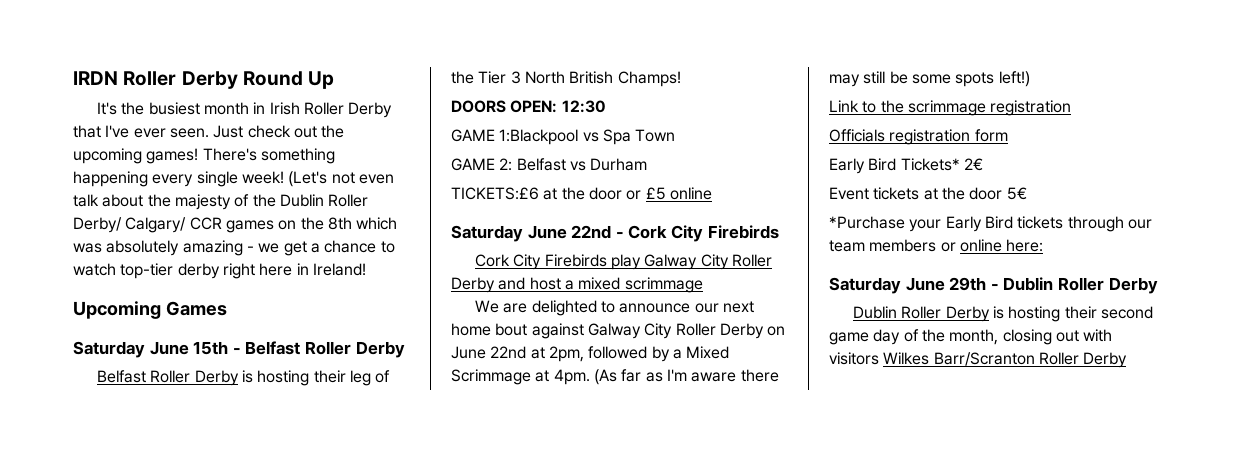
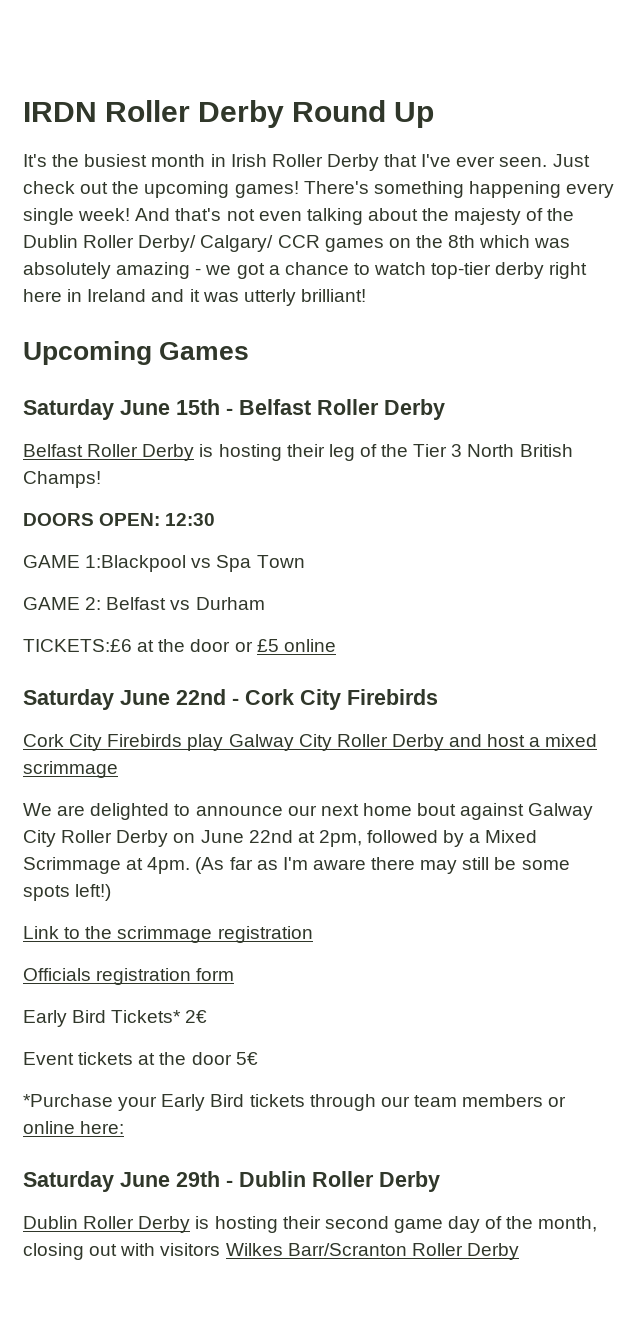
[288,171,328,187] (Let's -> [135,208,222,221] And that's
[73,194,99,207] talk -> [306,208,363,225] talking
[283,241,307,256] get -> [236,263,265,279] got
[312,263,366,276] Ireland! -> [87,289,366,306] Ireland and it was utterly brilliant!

....

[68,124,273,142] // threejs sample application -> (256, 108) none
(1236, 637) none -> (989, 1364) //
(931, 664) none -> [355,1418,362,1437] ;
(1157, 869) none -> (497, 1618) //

....

» **WORK TO BE COMPLETED**
Sift the material for lines with the string "none". Copy each one found.

» **SOLUTION TO THIS PROBLEM**
[68,124,273,142] // threejs sample application -> (256, 108) none
(1236, 637) none -> (989, 1364) //
(931, 664) none -> [355,1418,362,1437] ;
(1157, 869) none -> (497, 1618) //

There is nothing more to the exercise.